WORK INSTRUCTION:
Return each line in the rows below that contains the string "งบประมาณ".

Page images and their extracted text:
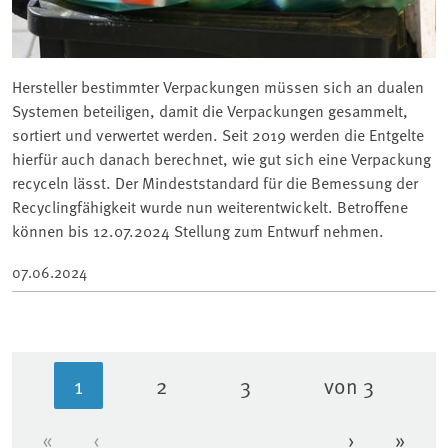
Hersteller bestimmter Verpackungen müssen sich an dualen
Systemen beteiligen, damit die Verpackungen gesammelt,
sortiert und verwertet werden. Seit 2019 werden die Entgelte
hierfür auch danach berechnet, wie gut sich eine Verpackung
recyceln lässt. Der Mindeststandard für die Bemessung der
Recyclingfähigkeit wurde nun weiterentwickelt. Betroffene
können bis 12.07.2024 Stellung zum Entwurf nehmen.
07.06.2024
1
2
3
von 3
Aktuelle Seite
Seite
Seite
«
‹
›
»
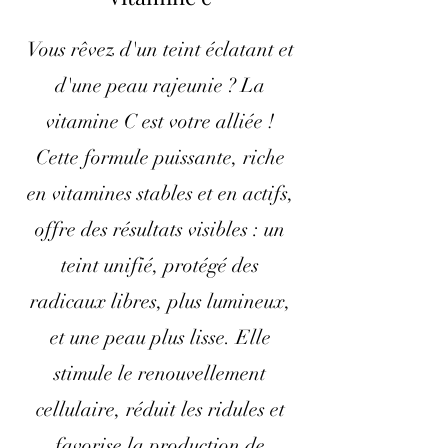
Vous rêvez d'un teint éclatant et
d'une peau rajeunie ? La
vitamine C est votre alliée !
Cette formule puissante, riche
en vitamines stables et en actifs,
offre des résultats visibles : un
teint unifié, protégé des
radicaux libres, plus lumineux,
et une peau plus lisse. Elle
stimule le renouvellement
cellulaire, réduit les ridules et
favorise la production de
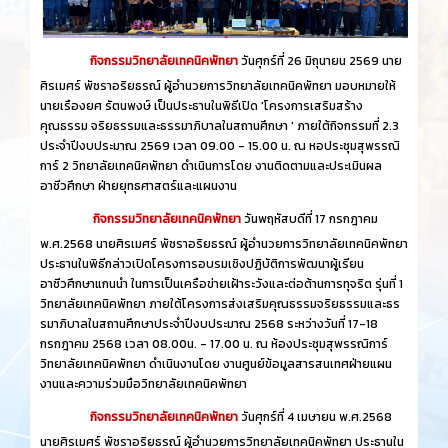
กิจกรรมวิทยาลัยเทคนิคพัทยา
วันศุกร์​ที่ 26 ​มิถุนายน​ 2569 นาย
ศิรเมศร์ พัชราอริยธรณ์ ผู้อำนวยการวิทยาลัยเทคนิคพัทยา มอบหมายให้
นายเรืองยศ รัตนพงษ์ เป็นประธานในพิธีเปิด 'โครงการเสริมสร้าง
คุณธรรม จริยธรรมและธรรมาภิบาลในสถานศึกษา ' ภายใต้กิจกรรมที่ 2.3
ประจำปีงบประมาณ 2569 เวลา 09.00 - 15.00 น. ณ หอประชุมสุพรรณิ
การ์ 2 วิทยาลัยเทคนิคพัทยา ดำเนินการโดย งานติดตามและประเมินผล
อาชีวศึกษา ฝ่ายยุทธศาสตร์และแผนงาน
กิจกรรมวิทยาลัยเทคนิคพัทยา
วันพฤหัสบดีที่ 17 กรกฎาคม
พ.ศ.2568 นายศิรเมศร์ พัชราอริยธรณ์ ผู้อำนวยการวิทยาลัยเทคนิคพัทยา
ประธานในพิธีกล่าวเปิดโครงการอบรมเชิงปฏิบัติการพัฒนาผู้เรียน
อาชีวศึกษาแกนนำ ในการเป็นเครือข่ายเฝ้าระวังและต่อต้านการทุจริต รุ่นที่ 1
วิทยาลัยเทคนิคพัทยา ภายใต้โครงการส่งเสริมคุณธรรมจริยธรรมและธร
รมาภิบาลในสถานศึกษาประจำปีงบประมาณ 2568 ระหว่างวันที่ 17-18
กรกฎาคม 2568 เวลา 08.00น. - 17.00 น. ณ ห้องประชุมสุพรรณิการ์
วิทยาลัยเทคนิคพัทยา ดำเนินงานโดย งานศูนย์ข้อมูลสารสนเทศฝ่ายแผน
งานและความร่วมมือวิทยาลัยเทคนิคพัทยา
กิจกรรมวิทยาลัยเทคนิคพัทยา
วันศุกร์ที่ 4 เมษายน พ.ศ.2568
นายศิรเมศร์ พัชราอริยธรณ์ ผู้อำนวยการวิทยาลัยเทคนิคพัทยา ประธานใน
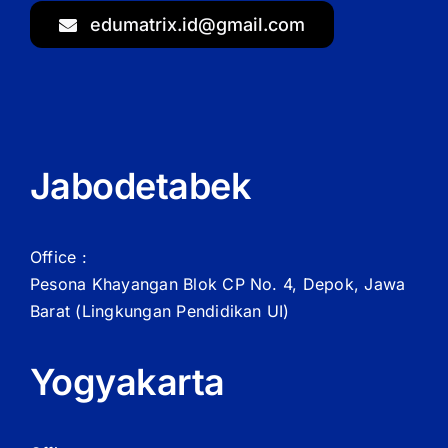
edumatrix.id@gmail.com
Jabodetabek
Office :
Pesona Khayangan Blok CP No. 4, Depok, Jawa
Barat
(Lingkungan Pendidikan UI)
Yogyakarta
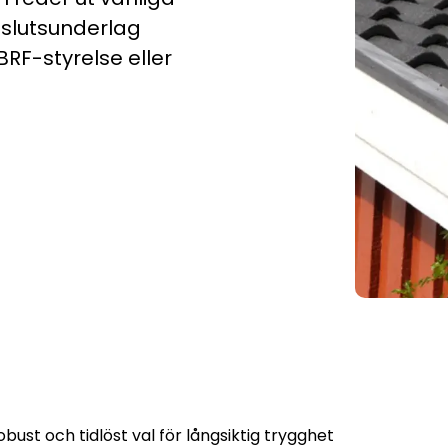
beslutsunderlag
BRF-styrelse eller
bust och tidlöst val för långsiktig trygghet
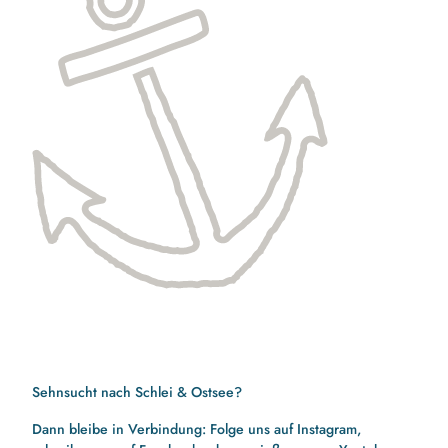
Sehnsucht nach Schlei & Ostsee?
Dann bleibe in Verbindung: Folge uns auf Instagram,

---

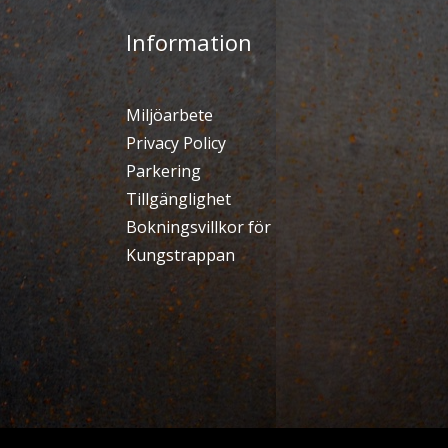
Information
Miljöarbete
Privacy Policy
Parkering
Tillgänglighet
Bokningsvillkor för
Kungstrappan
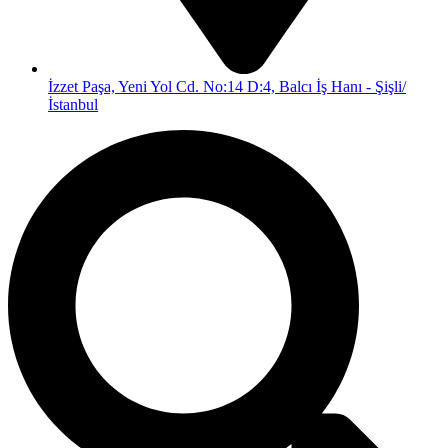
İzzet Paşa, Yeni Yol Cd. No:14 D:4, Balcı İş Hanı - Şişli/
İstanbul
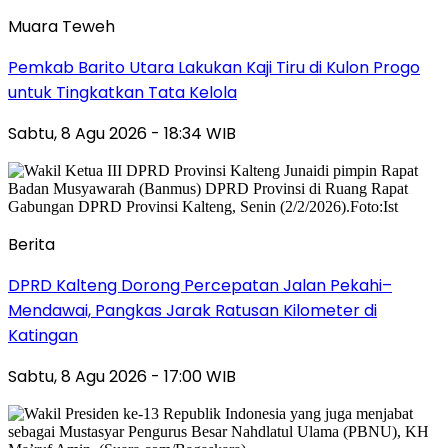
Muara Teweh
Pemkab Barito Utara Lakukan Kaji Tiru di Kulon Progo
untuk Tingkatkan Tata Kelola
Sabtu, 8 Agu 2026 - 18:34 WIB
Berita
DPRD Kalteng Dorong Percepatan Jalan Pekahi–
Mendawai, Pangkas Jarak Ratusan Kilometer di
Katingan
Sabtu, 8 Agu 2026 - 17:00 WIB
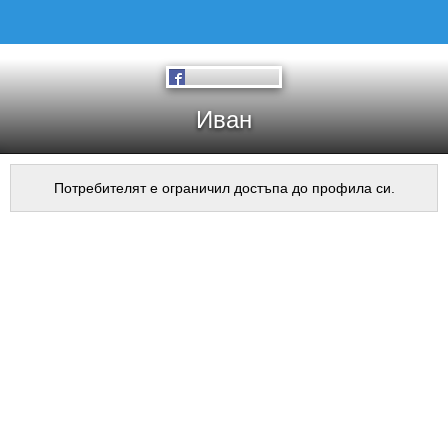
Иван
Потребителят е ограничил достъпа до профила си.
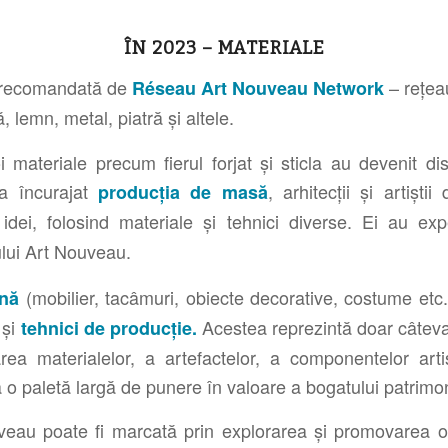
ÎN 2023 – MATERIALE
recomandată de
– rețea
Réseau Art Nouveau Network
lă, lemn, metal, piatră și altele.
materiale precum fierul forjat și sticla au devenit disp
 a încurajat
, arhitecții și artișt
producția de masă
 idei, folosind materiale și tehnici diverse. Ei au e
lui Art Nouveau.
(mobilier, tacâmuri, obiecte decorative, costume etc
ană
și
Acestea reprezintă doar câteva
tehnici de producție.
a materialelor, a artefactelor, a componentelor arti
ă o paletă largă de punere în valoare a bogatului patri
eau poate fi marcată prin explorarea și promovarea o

PROBLEM SOLUTION:
ประจำปีงบประมาณ 2569 เวลา 09.00 - 15.00 น. ณ หอประชุมสุพรรณิ
รมาภิบาลในสถานศึกษาประจำปีงบประมาณ 2568 ระหว่างวันที่ 17-18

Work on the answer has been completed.